最後、主人公がヒロインの前でピアノを弾くシーンを思い出すだけで、鳥肌が立ち、涙ぐむ。

たった今、その部分を見返してまた涙した。

今のこの現実は、今のこの世界がすべて。

でもきっと、どこか違う空間には、今のパートナーではない他の誰かや、当然昔のパートナーと一緒に歩んでいる未来もあったに違いない。

頭で思い描けることはすべて、どこか違う世界で起こっている。良いも悪いも。

でも、たぶん、自分はこの世界でよかった。

あの人とあの人に出会えて、そして別れたり出会ってきたからこそ、あの出来事とあの出来事があったからこそ、今の人間関係があり環境がある。

それは恋愛だけにはとどまらない。

仕事でもそう。
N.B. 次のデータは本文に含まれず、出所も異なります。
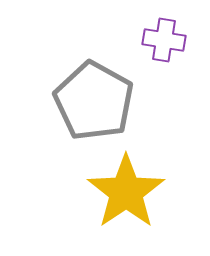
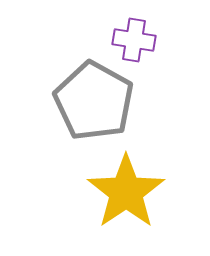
purple cross: moved 30 px left
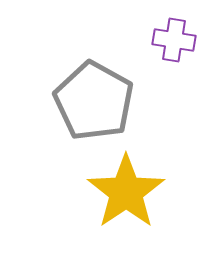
purple cross: moved 40 px right
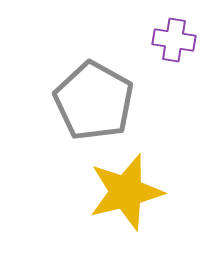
yellow star: rotated 20 degrees clockwise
友達や仲間との関係もそう。

あのときああしていたら、今とは違う現実があったはずだ。

自分の軽率な行為で相手を傷つけたり、勇気を出して行動した結果誰かを救ったこともある。

思いやりのある行動をあそこでしていれば相手を傷つけることもなかったし、怖気付いて立ちすくんでいたら誰かを救えなかっただろう。

あそこで勝ったと思って守りに入らなかったら、勇気が無謀になってあそこで逆に倒されていたら……

すべての選択肢の分だけ世界がある。

つまりは無限にある。

ああ、自分はココで満足です。

充分しあわせです。

これから先、側から見れば不幸にも見えることもたくさんあるだろう。

その度に私は決して屈せず、そのすべてを乗り越えてやろう。

そして死ぬときに辞書を1ページ読んで、笑い飛ばしてやるのだ。

「ああ、楽しかったなあ」

と。

明るく生こまい
佐藤嘉洋

【追記】2018年10月13日から辞書を1日2ページ読むことにしました。